- Exercise:
Copy out the whole chimerism excerpt word for word.
-- Selected excerpt follows --
Chimerism in health and potential implications on behavior: A systematic review

In this review, we focus on the phenomenon of chimerism and especially microchimerism as one of the currently underexplored explanations for differences in health and behavior. Chimerism is an amalgamation of cells from two or more unique zygotes within a single organism, with microchimerism defined by a minor cell population of <1%. This article first presents an overview of the primary techniques employed to detect and quantify the presence of microchimerism and then reviews empirical studies of chimerism in mammals including primates and humans. In women, male microchimerism, a condition suggested to be the result of fetomaternal exchange in utero, is relatively easily detected by polymerase chain reaction molecular techniques targeting Y-chromosomal markers. Consequently, studies of chimerism in human diseases have largely focused on diseases with a predilection for females including autoimmune diseases, and female cancers. We detail studies of chimerism in human diseases and also discuss some potential implications in behavior. Understanding the prevalence of chimerism and the associated health outcomes will provide invaluable knowledge of human biology and guide novel approaches for treating diseases.

Maternal micro-chimeric cells in the multiple sclerosis brain

Maternal microchimeric cells (MMC) pass across the placenta from a mother to her baby during pregnancy. MMC have been identified in healthy adults, but have been reported to be more frequent and at a higher concentration in individuals with autoimmune diseases. MMC in brain tissue from individuals with autoimmune neurological disease has never previously been explored. The present study aims to identify and quantify MMC in adult human brain from control and multiple sclerosis (MS) affected individuals using fluorescent in situ hybridization (FISH) with a probe for the X and Y chromosomes. Post mortem brain tissue from 6 male MS cases and 6 male control cases were examined. Female cells presumed to be MMC were identified in 5/6 MS cases and 6/6 control cases. Cell specific labeling identified female cells of neuronal and immune phenotype in both control and active MS lesion tissue. This study shows that female cells presumed to be MMC are a common phenomenon in adult human brain where they appear to have embedded into brain tissue with the ability to express tissue specific markers.
-- Selected excerpt concluded --
-- Data provided follows --
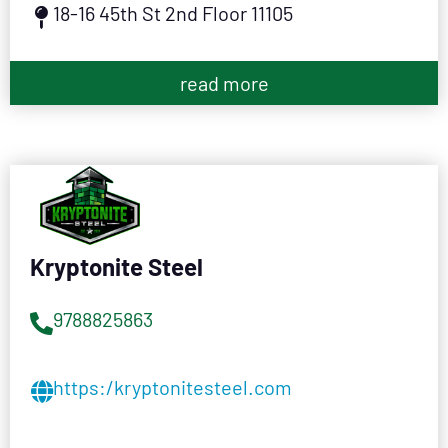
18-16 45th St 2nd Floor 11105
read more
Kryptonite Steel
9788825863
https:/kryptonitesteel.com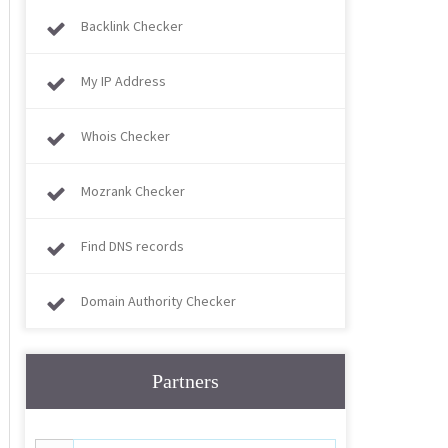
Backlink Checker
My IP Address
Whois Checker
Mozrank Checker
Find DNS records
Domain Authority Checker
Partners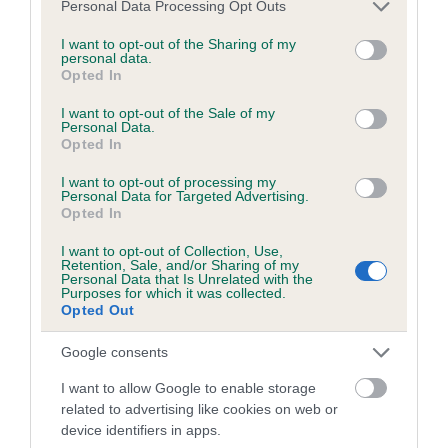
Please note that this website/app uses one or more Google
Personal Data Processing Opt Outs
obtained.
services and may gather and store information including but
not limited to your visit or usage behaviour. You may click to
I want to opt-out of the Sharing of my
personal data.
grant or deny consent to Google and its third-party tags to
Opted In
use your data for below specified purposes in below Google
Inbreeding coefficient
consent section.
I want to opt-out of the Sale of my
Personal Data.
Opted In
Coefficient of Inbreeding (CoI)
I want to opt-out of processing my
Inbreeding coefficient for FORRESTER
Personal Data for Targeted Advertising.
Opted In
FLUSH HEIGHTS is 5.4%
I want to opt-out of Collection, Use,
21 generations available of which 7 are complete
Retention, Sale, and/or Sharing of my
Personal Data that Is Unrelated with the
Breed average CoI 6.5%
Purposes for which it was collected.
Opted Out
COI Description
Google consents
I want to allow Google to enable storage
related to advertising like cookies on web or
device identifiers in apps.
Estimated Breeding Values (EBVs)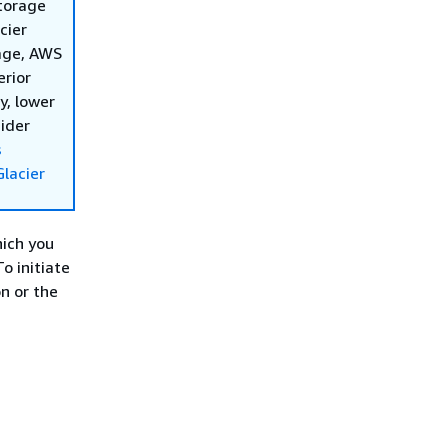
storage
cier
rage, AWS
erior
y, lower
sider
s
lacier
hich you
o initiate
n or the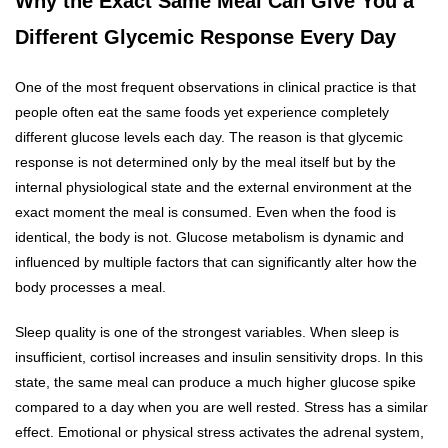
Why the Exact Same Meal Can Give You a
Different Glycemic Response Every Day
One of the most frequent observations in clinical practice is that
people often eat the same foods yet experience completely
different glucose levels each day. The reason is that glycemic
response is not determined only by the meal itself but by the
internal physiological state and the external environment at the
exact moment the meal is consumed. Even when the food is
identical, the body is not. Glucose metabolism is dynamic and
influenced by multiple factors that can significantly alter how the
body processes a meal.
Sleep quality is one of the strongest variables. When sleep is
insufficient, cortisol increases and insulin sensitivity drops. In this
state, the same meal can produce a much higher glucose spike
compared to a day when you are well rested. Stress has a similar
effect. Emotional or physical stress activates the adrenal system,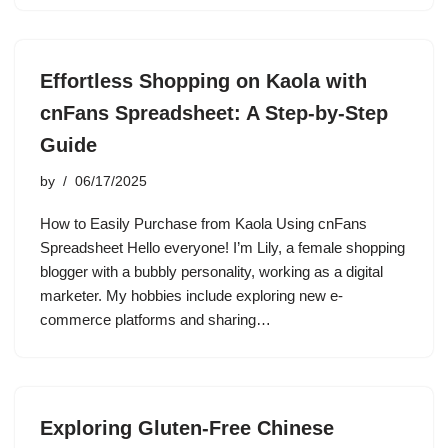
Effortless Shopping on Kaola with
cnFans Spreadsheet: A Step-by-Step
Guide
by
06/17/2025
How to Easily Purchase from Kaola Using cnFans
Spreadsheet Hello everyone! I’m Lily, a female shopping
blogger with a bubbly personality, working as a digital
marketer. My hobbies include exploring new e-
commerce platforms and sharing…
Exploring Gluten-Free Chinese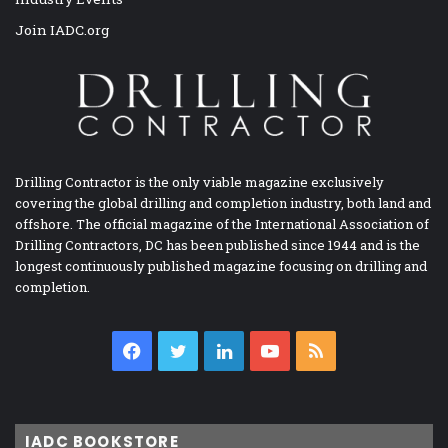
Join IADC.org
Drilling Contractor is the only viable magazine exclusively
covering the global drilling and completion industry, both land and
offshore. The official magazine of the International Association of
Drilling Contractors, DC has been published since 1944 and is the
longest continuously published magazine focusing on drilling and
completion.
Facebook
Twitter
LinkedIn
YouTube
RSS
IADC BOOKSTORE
-- Data provided concluded --
- Solution:
Chimerism in health and potential implications on behavior: A systematic review

In this review, we focus on the phenomenon of chimerism and especially microchimerism as one of the currently underexplored explanations for differences in health and behavior. Chimerism is an amalgamation of cells from two or more unique zygotes within a single organism, with microchimerism defined by a minor cell population of <1%. This article first presents an overview of the primary techniques employed to detect and quantify the presence of microchimerism and then reviews empirical studies of chimerism in mammals including primates and humans. In women, male microchimerism, a condition suggested to be the result of fetomaternal exchange in utero, is relatively easily detected by polymerase chain reaction molecular techniques targeting Y-chromosomal markers. Consequently, studies of chimerism in human diseases have largely focused on diseases with a predilection for females including autoimmune diseases, and female cancers. We detail studies of chimerism in human diseases and also discuss some potential implications in behavior. Understanding the prevalence of chimerism and the associated health outcomes will provide invaluable knowledge of human biology and guide novel approaches for treating diseases.

Maternal micro-chimeric cells in the multiple sclerosis brain

Maternal microchimeric cells (MMC) pass across the placenta from a mother to her baby during pregnancy. MMC have been identified in healthy adults, but have been reported to be more frequent and at a higher concentration in individuals with autoimmune diseases. MMC in brain tissue from individuals with autoimmune neurological disease has never previously been explored. The present study aims to identify and quantify MMC in adult human brain from control and multiple sclerosis (MS) affected individuals using fluorescent in situ hybridization (FISH) with a probe for the X and Y chromosomes. Post mortem brain tissue from 6 male MS cases and 6 male control cases were examined. Female cells presumed to be MMC were identified in 5/6 MS cases and 6/6 control cases. Cell specific labeling identified female cells of neuronal and immune phenotype in both control and active MS lesion tissue. This study shows that female cells presumed to be MMC are a common phenomenon in adult human brain where they appear to have embedded into brain tissue with the ability to express tissue specific markers.